Hardware design source files:
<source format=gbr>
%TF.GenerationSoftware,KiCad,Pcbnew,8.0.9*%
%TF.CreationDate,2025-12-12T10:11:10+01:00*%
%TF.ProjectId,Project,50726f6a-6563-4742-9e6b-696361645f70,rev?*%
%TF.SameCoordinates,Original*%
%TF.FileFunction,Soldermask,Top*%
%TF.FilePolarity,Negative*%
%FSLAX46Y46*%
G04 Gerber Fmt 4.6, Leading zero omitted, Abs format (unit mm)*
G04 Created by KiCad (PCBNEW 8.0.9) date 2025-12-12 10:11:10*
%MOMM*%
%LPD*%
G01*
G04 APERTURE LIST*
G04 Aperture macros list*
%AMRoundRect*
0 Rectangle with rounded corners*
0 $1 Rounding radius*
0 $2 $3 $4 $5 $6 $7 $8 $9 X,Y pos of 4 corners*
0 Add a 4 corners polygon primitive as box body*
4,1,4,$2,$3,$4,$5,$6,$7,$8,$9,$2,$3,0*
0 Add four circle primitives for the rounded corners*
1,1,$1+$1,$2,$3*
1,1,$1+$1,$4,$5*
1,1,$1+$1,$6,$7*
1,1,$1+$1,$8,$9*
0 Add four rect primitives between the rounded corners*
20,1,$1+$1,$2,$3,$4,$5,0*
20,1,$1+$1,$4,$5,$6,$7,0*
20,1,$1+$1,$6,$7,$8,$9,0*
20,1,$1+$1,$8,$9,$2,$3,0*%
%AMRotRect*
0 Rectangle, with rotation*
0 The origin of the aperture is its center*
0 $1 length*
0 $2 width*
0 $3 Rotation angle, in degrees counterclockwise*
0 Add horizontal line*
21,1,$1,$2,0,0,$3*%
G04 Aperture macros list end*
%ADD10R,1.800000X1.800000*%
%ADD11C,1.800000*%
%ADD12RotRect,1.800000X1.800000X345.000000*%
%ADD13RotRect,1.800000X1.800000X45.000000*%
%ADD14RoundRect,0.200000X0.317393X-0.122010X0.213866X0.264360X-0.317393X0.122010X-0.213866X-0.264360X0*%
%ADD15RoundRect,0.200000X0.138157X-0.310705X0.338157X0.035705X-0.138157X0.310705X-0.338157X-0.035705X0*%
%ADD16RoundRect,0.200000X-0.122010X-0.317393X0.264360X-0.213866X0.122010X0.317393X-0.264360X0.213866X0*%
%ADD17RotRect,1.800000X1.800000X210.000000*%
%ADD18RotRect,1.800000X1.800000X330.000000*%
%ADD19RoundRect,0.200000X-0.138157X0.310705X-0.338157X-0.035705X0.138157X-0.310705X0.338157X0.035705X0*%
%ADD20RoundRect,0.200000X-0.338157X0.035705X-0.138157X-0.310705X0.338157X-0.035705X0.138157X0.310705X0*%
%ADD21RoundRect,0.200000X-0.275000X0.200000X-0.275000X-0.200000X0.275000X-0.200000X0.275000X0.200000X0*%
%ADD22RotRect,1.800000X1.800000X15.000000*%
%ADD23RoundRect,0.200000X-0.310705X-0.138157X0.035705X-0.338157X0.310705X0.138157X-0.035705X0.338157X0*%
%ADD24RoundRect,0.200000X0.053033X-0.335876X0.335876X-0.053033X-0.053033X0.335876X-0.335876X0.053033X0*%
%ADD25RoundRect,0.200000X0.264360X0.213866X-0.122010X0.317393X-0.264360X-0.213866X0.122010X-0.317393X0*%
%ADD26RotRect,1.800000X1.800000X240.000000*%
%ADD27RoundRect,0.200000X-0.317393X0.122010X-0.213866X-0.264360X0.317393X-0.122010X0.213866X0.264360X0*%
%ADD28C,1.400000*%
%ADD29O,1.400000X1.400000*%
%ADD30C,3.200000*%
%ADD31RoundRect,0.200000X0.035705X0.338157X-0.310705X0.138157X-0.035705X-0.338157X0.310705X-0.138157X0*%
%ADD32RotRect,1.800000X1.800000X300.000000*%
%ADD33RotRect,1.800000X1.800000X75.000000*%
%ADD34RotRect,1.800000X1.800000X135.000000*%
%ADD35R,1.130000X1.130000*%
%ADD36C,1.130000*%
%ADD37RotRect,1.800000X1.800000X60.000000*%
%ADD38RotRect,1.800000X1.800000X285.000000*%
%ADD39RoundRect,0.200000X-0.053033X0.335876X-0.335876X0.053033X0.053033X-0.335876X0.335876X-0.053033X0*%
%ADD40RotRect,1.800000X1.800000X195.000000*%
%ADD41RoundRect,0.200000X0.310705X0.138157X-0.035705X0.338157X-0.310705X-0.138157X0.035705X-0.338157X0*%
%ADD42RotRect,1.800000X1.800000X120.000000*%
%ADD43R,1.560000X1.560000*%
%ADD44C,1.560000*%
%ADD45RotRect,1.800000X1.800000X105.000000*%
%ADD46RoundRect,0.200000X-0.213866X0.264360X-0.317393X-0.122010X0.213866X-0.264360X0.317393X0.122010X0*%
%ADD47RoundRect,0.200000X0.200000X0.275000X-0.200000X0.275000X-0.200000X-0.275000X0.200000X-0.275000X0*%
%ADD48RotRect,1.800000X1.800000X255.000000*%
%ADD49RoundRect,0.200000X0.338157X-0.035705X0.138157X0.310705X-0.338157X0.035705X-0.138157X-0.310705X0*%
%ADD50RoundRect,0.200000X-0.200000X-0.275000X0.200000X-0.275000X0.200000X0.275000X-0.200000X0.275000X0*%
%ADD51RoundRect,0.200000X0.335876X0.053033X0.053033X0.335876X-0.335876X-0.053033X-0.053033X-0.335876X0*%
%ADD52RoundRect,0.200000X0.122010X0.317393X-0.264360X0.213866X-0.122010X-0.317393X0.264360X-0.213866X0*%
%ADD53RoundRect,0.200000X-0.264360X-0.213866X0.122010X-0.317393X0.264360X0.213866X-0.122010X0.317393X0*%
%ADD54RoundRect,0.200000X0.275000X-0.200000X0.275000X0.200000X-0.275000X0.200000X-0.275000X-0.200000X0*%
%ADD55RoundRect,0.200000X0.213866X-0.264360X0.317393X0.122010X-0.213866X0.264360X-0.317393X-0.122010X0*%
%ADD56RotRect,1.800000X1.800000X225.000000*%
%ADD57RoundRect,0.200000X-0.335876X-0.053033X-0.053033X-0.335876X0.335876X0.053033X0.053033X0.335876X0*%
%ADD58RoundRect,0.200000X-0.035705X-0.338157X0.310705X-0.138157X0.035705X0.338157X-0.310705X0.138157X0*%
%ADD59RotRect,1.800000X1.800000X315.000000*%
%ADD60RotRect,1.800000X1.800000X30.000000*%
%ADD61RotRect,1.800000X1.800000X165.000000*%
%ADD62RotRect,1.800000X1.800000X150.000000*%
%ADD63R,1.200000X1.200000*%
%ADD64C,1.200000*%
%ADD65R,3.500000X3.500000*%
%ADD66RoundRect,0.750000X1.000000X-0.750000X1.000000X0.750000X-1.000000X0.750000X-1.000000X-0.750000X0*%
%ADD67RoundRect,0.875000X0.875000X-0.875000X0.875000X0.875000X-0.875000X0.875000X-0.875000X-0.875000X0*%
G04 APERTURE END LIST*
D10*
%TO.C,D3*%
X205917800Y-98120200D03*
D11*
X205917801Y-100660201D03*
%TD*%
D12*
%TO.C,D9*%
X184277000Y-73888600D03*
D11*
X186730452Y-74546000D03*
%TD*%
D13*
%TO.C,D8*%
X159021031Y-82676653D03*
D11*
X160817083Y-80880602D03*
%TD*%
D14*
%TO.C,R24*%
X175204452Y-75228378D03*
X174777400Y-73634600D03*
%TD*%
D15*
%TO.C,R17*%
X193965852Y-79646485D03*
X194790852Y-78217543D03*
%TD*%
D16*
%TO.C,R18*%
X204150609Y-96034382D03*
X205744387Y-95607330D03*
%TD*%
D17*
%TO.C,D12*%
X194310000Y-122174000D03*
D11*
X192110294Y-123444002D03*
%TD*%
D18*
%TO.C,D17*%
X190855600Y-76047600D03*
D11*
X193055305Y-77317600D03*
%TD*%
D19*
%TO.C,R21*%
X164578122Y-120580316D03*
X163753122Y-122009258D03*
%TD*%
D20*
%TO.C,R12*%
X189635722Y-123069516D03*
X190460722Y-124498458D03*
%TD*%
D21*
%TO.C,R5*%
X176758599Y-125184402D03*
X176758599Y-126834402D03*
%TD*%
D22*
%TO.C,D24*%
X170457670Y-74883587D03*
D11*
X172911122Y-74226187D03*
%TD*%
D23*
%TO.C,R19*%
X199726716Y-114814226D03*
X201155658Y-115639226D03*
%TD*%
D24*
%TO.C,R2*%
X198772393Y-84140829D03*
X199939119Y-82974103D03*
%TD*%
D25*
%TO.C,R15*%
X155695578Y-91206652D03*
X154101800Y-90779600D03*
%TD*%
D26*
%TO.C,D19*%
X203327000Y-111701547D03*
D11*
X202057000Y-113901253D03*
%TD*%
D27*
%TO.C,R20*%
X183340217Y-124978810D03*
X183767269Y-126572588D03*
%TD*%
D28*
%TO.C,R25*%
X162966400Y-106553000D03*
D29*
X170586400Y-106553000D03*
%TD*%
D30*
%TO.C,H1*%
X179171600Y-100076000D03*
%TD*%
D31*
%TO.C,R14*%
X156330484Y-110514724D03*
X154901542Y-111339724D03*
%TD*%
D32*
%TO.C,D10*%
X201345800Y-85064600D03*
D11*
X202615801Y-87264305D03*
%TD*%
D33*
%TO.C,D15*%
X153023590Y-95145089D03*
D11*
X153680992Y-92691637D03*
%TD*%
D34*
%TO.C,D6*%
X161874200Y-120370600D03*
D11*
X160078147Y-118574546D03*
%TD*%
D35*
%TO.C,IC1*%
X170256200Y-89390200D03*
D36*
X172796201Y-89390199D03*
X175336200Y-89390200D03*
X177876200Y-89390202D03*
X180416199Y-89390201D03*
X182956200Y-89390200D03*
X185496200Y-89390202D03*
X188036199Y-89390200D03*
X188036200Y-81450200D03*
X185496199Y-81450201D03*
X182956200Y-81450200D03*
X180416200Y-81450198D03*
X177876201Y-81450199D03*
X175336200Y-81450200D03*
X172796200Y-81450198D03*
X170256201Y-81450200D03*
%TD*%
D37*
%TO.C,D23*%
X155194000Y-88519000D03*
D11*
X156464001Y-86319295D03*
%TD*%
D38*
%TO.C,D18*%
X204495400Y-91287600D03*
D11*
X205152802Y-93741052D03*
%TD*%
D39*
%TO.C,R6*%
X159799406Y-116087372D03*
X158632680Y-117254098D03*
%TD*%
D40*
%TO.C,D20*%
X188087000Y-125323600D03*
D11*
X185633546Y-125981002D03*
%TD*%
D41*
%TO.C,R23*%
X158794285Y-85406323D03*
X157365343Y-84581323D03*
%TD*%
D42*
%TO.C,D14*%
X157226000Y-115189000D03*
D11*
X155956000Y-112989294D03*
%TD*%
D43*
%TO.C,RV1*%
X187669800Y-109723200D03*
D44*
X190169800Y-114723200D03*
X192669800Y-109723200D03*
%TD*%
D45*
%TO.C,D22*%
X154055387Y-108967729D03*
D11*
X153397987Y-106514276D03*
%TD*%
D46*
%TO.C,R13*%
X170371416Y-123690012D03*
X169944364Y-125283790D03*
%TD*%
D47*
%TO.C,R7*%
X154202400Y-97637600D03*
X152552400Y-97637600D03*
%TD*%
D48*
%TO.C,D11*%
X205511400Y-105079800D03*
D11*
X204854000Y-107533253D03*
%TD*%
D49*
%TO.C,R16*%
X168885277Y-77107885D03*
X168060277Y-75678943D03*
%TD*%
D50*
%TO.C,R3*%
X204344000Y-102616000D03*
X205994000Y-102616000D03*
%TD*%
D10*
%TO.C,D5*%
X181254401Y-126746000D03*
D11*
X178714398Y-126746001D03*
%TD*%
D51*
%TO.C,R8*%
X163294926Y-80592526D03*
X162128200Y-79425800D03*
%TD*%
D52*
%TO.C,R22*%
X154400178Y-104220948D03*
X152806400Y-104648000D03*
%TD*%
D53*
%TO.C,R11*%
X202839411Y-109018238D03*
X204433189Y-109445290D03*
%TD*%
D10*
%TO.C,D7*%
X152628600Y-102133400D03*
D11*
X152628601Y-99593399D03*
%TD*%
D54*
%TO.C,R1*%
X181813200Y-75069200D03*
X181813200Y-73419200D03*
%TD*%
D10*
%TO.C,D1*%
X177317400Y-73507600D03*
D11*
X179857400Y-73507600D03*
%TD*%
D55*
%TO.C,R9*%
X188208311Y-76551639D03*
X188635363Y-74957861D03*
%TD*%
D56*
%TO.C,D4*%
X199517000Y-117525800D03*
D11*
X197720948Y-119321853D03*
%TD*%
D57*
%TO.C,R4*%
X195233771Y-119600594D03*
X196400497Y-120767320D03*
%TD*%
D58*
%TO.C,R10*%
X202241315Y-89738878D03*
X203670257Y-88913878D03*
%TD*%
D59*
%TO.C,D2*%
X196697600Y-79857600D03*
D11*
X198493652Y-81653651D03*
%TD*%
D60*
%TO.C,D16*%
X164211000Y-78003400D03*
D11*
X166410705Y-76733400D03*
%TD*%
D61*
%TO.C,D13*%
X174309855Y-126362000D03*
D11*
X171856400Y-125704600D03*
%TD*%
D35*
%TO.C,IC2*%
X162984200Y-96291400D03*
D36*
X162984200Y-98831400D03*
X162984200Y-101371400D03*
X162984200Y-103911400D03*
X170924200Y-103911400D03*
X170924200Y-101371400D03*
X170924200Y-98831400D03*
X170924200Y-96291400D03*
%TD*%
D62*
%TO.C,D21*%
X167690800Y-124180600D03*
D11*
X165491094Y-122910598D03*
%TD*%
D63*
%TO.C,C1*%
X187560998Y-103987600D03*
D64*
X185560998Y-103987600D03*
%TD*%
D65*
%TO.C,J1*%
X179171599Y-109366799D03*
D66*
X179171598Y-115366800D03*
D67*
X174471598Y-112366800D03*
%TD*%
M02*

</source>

...

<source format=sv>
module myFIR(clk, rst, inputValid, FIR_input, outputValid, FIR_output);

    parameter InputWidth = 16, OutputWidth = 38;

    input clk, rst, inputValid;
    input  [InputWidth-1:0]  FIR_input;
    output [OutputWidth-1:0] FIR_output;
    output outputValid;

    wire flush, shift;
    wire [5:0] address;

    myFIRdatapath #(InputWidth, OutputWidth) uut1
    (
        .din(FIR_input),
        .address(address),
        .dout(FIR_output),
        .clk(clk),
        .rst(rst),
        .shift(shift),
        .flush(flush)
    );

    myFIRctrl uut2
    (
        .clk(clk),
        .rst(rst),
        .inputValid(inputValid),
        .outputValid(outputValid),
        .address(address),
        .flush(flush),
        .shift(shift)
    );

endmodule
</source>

What to produce: Once you reach the line with "20,1,$1+$1,$8,$9,$2,$3,0*%" in the data above, copy it and every line after it exactly, up to and including the line with "G04 Aperture macros list end*".

Task output:
20,1,$1+$1,$8,$9,$2,$3,0*%
%AMRotRect*
0 Rectangle, with rotation*
0 The origin of the aperture is its center*
0 $1 length*
0 $2 width*
0 $3 Rotation angle, in degrees counterclockwise*
0 Add horizontal line*
21,1,$1,$2,0,0,$3*%
G04 Aperture macros list end*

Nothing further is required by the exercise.